PeteKing Holder to meet with 9/11 families

Holder to meet with 9/11 families

By: Jennifer Epstein
Politico
{August 24, 2011}

Attorney General Eric Holder is set to meet Wednesday afternoon with the families of several victims of the Sept. 11 attacks to update them on his investigation into whether their relatives’ phones were hacked by Rupert Murdoch’s News Corp.
Holder said earlier this month he is taking the families’ concerns “seriously” as the FBI probes allegations that Murdoch’s employees tried to collect information from victims’ phone accounts, as they did from British royals, politicians, celebrities and murder victims.
As the News of the World hacking scandal erupted last month — forcing Murdoch to close that paper and entangling the media titan and some of his top executives — a rival paper reported that the tabloid had asked a New York private investigator to collect information from phone accounts belonging to victims of the 2001 terrorist attacks. Though the investigator said he had refused the job, victims’ families are nonetheless concerned that another investigator or News Corp. employee didn’t.
Norman Siegel, a lawyer representing victims’ families, told Fox News Wednesday that the phone hacking claim is “merely an allegation at this point. We hope it’s not true.”
Siegel also said the families will ask Holder to investigate the possibility of computer hacking at the closed-door meeting as well, Fox News reported.
Siegel said relatives will provide old phone numbers and other data to the Department of Justice at the meeting, and he added that he expects the government to contact cell phone carriers to assist with the investigation.
The lawyer told FOX that there is one 9/11 family member who is particularly concerned about the possibility that “certain personal information about their son that potentially only could have been ascertained through some hacking” was published.
Rep.
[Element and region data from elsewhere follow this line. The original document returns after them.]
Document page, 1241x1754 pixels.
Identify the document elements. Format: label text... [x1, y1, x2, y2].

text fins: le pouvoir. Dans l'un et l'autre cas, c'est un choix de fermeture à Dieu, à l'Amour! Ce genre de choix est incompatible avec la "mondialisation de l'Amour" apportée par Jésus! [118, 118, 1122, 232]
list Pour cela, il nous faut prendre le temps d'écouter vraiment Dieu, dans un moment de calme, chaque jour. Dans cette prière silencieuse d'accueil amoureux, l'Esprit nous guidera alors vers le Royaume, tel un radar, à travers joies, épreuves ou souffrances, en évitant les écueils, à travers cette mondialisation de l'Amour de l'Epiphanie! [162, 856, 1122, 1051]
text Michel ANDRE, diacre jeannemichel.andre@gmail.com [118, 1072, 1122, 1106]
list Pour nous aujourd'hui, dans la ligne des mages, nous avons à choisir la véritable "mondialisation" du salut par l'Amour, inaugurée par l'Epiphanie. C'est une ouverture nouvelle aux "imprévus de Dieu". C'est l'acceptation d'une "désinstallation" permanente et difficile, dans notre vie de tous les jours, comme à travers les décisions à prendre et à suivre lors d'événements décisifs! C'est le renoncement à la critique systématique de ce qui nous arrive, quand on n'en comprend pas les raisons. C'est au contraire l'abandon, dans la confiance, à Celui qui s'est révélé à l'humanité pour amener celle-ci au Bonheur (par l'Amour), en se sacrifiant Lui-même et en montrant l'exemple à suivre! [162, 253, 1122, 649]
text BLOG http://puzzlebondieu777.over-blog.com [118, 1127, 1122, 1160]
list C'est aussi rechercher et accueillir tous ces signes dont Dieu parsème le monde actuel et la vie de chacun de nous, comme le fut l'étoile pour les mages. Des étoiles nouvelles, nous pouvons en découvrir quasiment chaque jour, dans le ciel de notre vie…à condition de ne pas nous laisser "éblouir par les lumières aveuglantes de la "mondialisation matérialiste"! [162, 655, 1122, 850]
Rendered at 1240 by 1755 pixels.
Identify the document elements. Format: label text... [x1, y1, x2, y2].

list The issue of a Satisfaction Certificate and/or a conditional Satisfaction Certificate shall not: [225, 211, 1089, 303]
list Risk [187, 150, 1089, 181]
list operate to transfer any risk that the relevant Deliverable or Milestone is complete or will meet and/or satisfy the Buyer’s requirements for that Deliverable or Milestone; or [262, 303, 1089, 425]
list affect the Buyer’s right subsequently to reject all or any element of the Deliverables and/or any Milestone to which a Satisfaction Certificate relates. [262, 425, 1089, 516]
Peter King (R-N.Y.), who called for an investigation after phone hacking allegations emerged, told POLITICO in a statement, “I am confident that the FBI will do what has to be done.”
Siegel said in July that his “clients are troubled about the allegation of potential hacking, and they are particularly upset that there now exists an allegation that a newspaper would seek to illegally obtain information about their loved ones.”
Holder accepted the meeting with Siegel’s clients because he “certainly want[s] to hear what they have to say with regard to their concerns and, to the extent that I can share information with them, I will,” he said.
The FBI has said that its investigation is still ongoing.
Retired New York firefighter Jim Riches, whose firefighter son died at the World Trade Center, said in July that he planned to be at the meeting because “we want to find out if anyone’s phones were hacked, the progress of the investigation and what they intend to do if they find somebody accountable.”